I have always been a person of action. Whenever there is a school project, a chore at home, or a task at work I make a plan and get right down to it. At a recent workshop, we did the Personality Compass activity. Respondents answer questions and then find out their dominant personality type. Every time I have taken this quiz I have gotten “North.” People with Northern personality types are known to be goal-centered, fast-paced, task-oriented, assertive, decisive, confident, determined, competitive, and independent.

When I showed up at my service site, YouthLink, on the first day, my Northern personality had me ready to hit the ground running. My mind was brimming with ways to tweak existing programs and new initiatives I wanted to implement.

As you can imagine, I didn’t get going on any of these projects on the first day, or the first few weeks, even. I felt frustrated and guilty that I wasn’t contributing anything to the organization. When I spoke to my supervisor about this, her perspective was entirely different. My supervisor, a classic “South” (all about relationships!), explained to me that she was purposeful in not giving me many tasks in the beginning. She wanted me to absorb the workings of the organization before I contribute my part.

I learned so much in those first few weeks just by having my eyes and ears  open to those around me. Everything at YouthLink comes down to the relationships we build with youth experiencing homelessness. Relationships come first. Having a conversation with a young person over a hot meal about how their day is going can lead to them accessing transformational services like housing and education assistance in the future.
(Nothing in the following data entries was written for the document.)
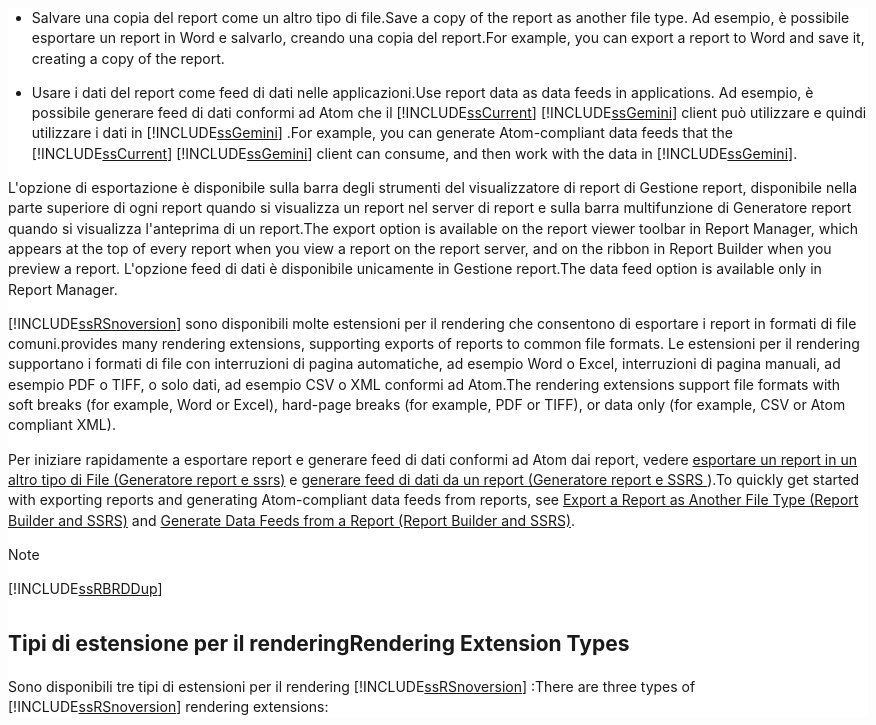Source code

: -   <span data-ttu-id="f3cc7-109">Salvare una copia del report come un altro tipo di file.</span><span class="sxs-lookup"><span data-stu-id="f3cc7-109">Save a copy of the report as another file type.</span></span> <span data-ttu-id="f3cc7-110">Ad esempio, è possibile esportare un report in Word e salvarlo, creando una copia del report.</span><span class="sxs-lookup"><span data-stu-id="f3cc7-110">For example, you can export a report to Word and save it, creating a copy of the report.</span></span>  
  
-   <span data-ttu-id="f3cc7-111">Usare i dati del report come feed di dati nelle applicazioni.</span><span class="sxs-lookup"><span data-stu-id="f3cc7-111">Use report data as data feeds in applications.</span></span> <span data-ttu-id="f3cc7-112">Ad esempio, è possibile generare feed di dati conformi ad Atom che il [!INCLUDE[ssCurrent](../../includes/sscurrent-md.md)] [!INCLUDE[ssGemini](../../includes/ssgemini-md.md)] client può utilizzare e quindi utilizzare i dati in [!INCLUDE[ssGemini](../../includes/ssgemini-md.md)] .</span><span class="sxs-lookup"><span data-stu-id="f3cc7-112">For example, you can generate Atom-compliant data feeds that the [!INCLUDE[ssCurrent](../../includes/sscurrent-md.md)] [!INCLUDE[ssGemini](../../includes/ssgemini-md.md)] client can consume, and then work with the data in [!INCLUDE[ssGemini](../../includes/ssgemini-md.md)].</span></span>  
  
 <span data-ttu-id="f3cc7-113">L'opzione di esportazione è disponibile sulla barra degli strumenti del visualizzatore di report di Gestione report, disponibile nella parte superiore di ogni report quando si visualizza un report nel server di report e sulla barra multifunzione di Generatore report quando si visualizza l'anteprima di un report.</span><span class="sxs-lookup"><span data-stu-id="f3cc7-113">The export option is available on the report viewer toolbar in Report Manager, which appears at the top of every report when you view a report on the report server, and on the ribbon in Report Builder when you preview a report.</span></span> <span data-ttu-id="f3cc7-114">L'opzione feed di dati è disponibile unicamente in Gestione report.</span><span class="sxs-lookup"><span data-stu-id="f3cc7-114">The data feed option is available only in Report Manager.</span></span>  
  
 [!INCLUDE[ssRSnoversion](../../includes/ssrsnoversion-md.md)] <span data-ttu-id="f3cc7-115">sono disponibili molte estensioni per il rendering che consentono di esportare i report in formati di file comuni.</span><span class="sxs-lookup"><span data-stu-id="f3cc7-115">provides many rendering extensions, supporting exports of reports to common file formats.</span></span> <span data-ttu-id="f3cc7-116">Le estensioni per il rendering supportano i formati di file con interruzioni di pagina automatiche, ad esempio Word o Excel, interruzioni di pagina manuali, ad esempio PDF o TIFF, o solo dati, ad esempio CSV o XML conformi ad Atom.</span><span class="sxs-lookup"><span data-stu-id="f3cc7-116">The rendering extensions support file formats with soft breaks (for example, Word or Excel), hard-page breaks (for example, PDF or TIFF), or data only (for example, CSV or Atom compliant XML).</span></span>  
  
 <span data-ttu-id="f3cc7-117">Per iniziare rapidamente a esportare report e generare feed di dati conformi ad Atom dai report, vedere [esportare un report in un altro tipo di File &#40;Generatore report e ssrs&#41;](../export-a-report-as-another-file-type-report-builder-and-ssrs.md) e [generare feed di dati da un report &#40;Generatore report e SSRS ](generate-data-feeds-from-a-report-report-builder-and-ssrs.md)&#41;.</span><span class="sxs-lookup"><span data-stu-id="f3cc7-117">To quickly get started with exporting reports and generating Atom-compliant data feeds from reports, see [Export a Report as Another File Type &#40;Report Builder and SSRS&#41;](../export-a-report-as-another-file-type-report-builder-and-ssrs.md) and [Generate Data Feeds from a Report &#40;Report Builder and SSRS&#41;](generate-data-feeds-from-a-report-report-builder-and-ssrs.md).</span></span>  
  
> [!NOTE]  
>  [!INCLUDE[ssRBRDDup](../../includes/ssrbrddup-md.md)]  
  
##  <a name="rendering-extension-types"></a><a name="RendererTypes"></a><span data-ttu-id="f3cc7-118">Tipi di estensione per il rendering</span><span class="sxs-lookup"><span data-stu-id="f3cc7-118">Rendering Extension Types</span></span>  
 <span data-ttu-id="f3cc7-119">Sono disponibili tre tipi di estensioni per il rendering [!INCLUDE[ssRSnoversion](../../includes/ssrsnoversion-md.md)] :</span><span class="sxs-lookup"><span data-stu-id="f3cc7-119">There are three types of [!INCLUDE[ssRSnoversion](../../includes/ssrsnoversion-md.md)] rendering extensions:</span></span>  
  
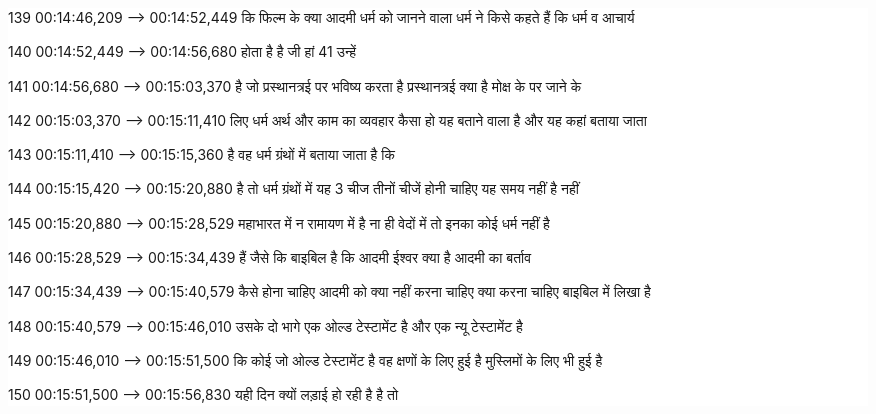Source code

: 139
00:14:46,209 --> 00:14:52,449
कि फिल्म के क्या आदमी धर्म को जानने वाला
धर्म ने किसे कहते हैं कि धर्म व आचार्य

140
00:14:52,449 --> 00:14:56,680
होता है है
जी हां 41 उन्हें

141
00:14:56,680 --> 00:15:03,370
है जो प्रस्थानत्रई पर भविष्य करता है
प्रस्थानत्रई क्या है मोक्ष के पर जाने के

142
00:15:03,370 --> 00:15:11,410
लिए धर्म अर्थ और काम का व्यवहार कैसा हो
यह बताने वाला है और यह कहां बताया जाता

143
00:15:11,410 --> 00:15:15,360
है वह धर्म ग्रंथों में बताया जाता है कि

144
00:15:15,420 --> 00:15:20,880
है तो धर्म ग्रंथों में यह 3 चीज तीनों
चीजें होनी चाहिए यह समय नहीं है नहीं

145
00:15:20,880 --> 00:15:28,529
महाभारत में न रामायण में है ना ही वेदों
में तो इनका कोई धर्म नहीं है

146
00:15:28,529 --> 00:15:34,439
हैं जैसे कि बाइबिल है
कि आदमी ईश्वर क्या है आदमी का बर्ताव

147
00:15:34,439 --> 00:15:40,579
कैसे होना चाहिए आदमी को क्या नहीं करना
चाहिए क्या करना चाहिए बाइबिल में लिखा है

148
00:15:40,579 --> 00:15:46,010
उसके दो भागे एक ओल्ड टेस्टामेंट है और एक
न्यू टेस्टामेंट है

149
00:15:46,010 --> 00:15:51,500
कि कोई जो ओल्ड टेस्टामेंट है वह क्षणों
के लिए हुई है मुस्लिमों के लिए भी हुई है

150
00:15:51,500 --> 00:15:56,830
यही दिन क्यों लड़ाई हो रही है
है तो

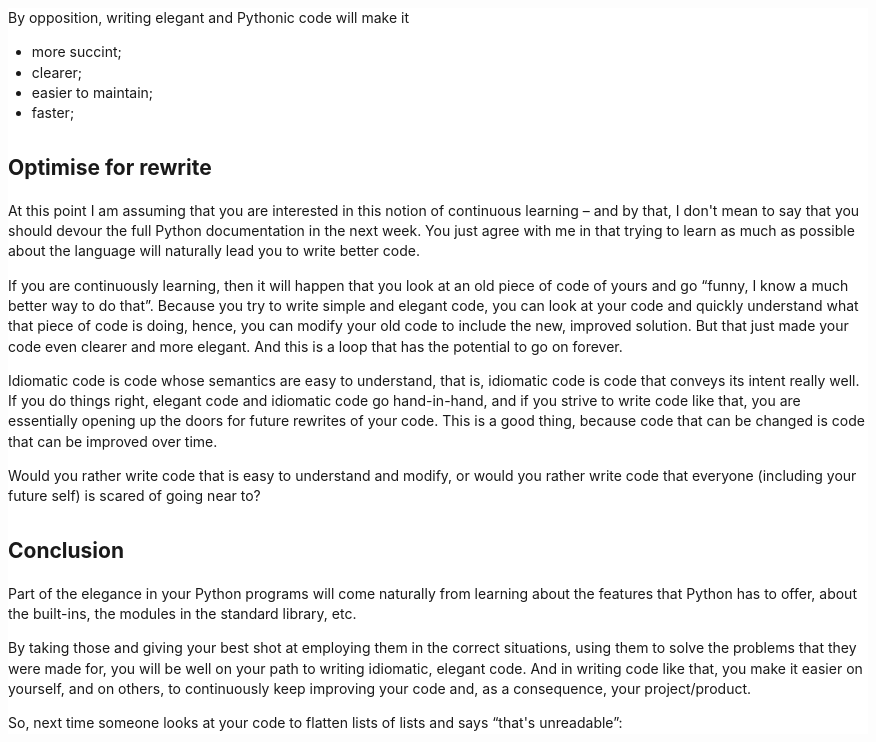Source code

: By opposition, writing elegant and Pythonic code will make it

 - more succint;
 - clearer;
 - easier to maintain;
 - faster;


## Optimise for rewrite

At this point I am assuming that you are interested in this notion
of continuous learning –
and by that, I don't mean to say that
you should devour the full Python documentation in the next week.
You just agree with me in that trying to learn as much as possible
about the language will naturally lead you to write better code.

If you are continuously learning,
then it will happen that you look at an old piece of code of yours and go
“funny, I know a much better way to do that”.
Because you try to write simple and elegant code,
you can look at your code and quickly understand what that piece of code is doing,
hence, you can modify your old code to include the new, improved solution.
But that just made your code even clearer and more elegant.
And this is a loop that has the potential to go on forever.

Idiomatic code is code whose semantics are easy to understand, that is,
idiomatic code is code that conveys its intent really well.
If you do things right, elegant code and idiomatic code go hand-in-hand,
and if you strive to write code like that,
you are essentially opening up the doors for future rewrites of your code.
This is a good thing,
because code that can be changed is code that can be improved over time.

Would you rather write code that is easy to understand and modify,
or would you rather write code that everyone (including your future self)
is scared of going near to?


## Conclusion

Part of the elegance in your Python programs will come naturally
from learning about the features that Python has to offer,
about the built-ins, the modules in the standard library, etc.

By taking those and giving your best shot at employing them in the correct situations,
using them to solve the problems that they were made for,
you will be well on your path to writing idiomatic, elegant code.
And in writing code like that, you make it easier on yourself,
and on others, to continuously keep improving your code and,
as a consequence, your project/product.

So, next time someone looks at your code to flatten lists of lists
and says “that's unreadable”:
Perhaps even greater than the tangible and transformational services that we provide is the creation of a place youth can come to to feel cared for, respected, and valuable. It is from that space that YouthLink and youth, together, do their most life-changing work. My supervisor often tells me that it is one’s presence at YouthLink and their intent to listen, validate, and provide assistance that is the real work that we do. I would never have fully understood this (and I’m still working on it!) if I did not spend a year of service at YouthLink.

My VISTA service at YouthLink has led me to reflect on how I approach my work. In environments that I have worked and studied in previously, I think it has benefited me to let my Northern personality traits take the lead. These environments tended to be results-oriented. Documents had to be completed. Emails had to be sent. Clients had to remain satisfied. These things are important of course, but they aren’t everything.

YouthLink has stretched my understanding of what productivity is. It has shifted me from being so task-oriented to being more relationship-based. I don’t always have to check something off my to-do list to feel accomplished. Now that I am five months into my time at YouthLink, I feel my Northern qualities and my newfound Southern ones melding together. For me, this combination means that relationships and the knowledge I develop from them comes first. From there, I can implement my goal-centered, assertive attitude to accomplish the most I can for those I have developed relationships with.